• _Data supplied_:
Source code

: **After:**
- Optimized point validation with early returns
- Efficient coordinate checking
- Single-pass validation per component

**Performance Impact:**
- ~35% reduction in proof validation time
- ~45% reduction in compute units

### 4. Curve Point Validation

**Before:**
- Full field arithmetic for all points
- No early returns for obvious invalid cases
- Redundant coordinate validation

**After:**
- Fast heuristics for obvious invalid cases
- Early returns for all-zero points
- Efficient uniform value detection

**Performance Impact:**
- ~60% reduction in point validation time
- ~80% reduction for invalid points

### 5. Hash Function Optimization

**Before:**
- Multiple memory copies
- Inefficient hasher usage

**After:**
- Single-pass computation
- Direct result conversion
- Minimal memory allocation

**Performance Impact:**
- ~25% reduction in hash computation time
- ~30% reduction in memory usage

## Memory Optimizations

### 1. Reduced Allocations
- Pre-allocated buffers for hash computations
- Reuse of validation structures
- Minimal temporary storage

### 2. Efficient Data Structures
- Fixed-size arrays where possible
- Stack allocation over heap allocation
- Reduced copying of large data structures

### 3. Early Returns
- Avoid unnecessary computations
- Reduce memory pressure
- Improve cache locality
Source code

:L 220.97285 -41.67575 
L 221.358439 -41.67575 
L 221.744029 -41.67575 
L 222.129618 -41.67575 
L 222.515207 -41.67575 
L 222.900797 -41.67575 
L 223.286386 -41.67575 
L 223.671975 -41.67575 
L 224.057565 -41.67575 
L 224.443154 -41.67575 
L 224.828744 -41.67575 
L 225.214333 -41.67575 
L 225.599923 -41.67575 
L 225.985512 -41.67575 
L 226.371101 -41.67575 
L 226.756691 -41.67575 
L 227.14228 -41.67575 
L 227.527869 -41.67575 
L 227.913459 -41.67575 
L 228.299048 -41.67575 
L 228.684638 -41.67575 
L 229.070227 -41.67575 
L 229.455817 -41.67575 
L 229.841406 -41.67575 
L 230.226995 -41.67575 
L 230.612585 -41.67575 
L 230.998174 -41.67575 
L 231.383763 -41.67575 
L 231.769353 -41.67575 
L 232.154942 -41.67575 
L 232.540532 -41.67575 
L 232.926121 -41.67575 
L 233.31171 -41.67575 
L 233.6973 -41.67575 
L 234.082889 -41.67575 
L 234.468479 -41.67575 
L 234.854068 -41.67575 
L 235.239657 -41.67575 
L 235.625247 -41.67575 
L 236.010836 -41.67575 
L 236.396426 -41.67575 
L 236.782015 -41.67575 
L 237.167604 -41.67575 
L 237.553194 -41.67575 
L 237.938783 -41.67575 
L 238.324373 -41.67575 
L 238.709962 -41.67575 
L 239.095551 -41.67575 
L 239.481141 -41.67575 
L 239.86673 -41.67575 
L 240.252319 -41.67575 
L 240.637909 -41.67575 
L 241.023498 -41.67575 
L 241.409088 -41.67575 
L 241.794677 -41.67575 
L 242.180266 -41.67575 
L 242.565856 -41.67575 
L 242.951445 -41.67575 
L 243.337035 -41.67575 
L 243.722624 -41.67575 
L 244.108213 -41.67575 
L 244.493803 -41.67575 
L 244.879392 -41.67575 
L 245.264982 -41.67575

• _Task prompt_:
Write the material out exactly, with nothing left out.

• _Response for this exercise_:
Source code

: **After:**
- Optimized point validation with early returns
- Efficient coordinate checking
- Single-pass validation per component

**Performance Impact:**
- ~35% reduction in proof validation time
- ~45% reduction in compute units

### 4. Curve Point Validation

**Before:**
- Full field arithmetic for all points
- No early returns for obvious invalid cases
- Redundant coordinate validation

**After:**
- Fast heuristics for obvious invalid cases
- Early returns for all-zero points
- Efficient uniform value detection

**Performance Impact:**
- ~60% reduction in point validation time
- ~80% reduction for invalid points

### 5. Hash Function Optimization

**Before:**
- Multiple memory copies
- Inefficient hasher usage

**After:**
- Single-pass computation
- Direct result conversion
- Minimal memory allocation

**Performance Impact:**
- ~25% reduction in hash computation time
- ~30% reduction in memory usage

## Memory Optimizations

### 1. Reduced Allocations
- Pre-allocated buffers for hash computations
- Reuse of validation structures
- Minimal temporary storage

### 2. Efficient Data Structures
- Fixed-size arrays where possible
- Stack allocation over heap allocation
- Reduced copying of large data structures

### 3. Early Returns
- Avoid unnecessary computations
- Reduce memory pressure
- Improve cache locality
Source code

:L 220.97285 -41.67575 
L 221.358439 -41.67575 
L 221.744029 -41.67575 
L 222.129618 -41.67575 
L 222.515207 -41.67575 
L 222.900797 -41.67575 
L 223.286386 -41.67575 
L 223.671975 -41.67575 
L 224.057565 -41.67575 
L 224.443154 -41.67575 
L 224.828744 -41.67575 
L 225.214333 -41.67575 
L 225.599923 -41.67575 
L 225.985512 -41.67575 
L 226.371101 -41.67575 
L 226.756691 -41.67575 
L 227.14228 -41.67575 
L 227.527869 -41.67575 
L 227.913459 -41.67575 
L 228.299048 -41.67575 
L 228.684638 -41.67575 
L 229.070227 -41.67575 
L 229.455817 -41.67575 
L 229.841406 -41.67575 
L 230.226995 -41.67575 
L 230.612585 -41.67575 
L 230.998174 -41.67575 
L 231.383763 -41.67575 
L 231.769353 -41.67575 
L 232.154942 -41.67575 
L 232.540532 -41.67575 
L 232.926121 -41.67575 
L 233.31171 -41.67575 
L 233.6973 -41.67575 
L 234.082889 -41.67575 
L 234.468479 -41.67575 
L 234.854068 -41.67575 
L 235.239657 -41.67575 
L 235.625247 -41.67575 
L 236.010836 -41.67575 
L 236.396426 -41.67575 
L 236.782015 -41.67575 
L 237.167604 -41.67575 
L 237.553194 -41.67575 
L 237.938783 -41.67575 
L 238.324373 -41.67575 
L 238.709962 -41.67575 
L 239.095551 -41.67575 
L 239.481141 -41.67575 
L 239.86673 -41.67575 
L 240.252319 -41.67575 
L 240.637909 -41.67575 
L 241.023498 -41.67575 
L 241.409088 -41.67575 
L 241.794677 -41.67575 
L 242.180266 -41.67575 
L 242.565856 -41.67575 
L 242.951445 -41.67575 
L 243.337035 -41.67575 
L 243.722624 -41.67575 
L 244.108213 -41.67575 
L 244.493803 -41.67575 
L 244.879392 -41.67575 
L 245.264982 -41.67575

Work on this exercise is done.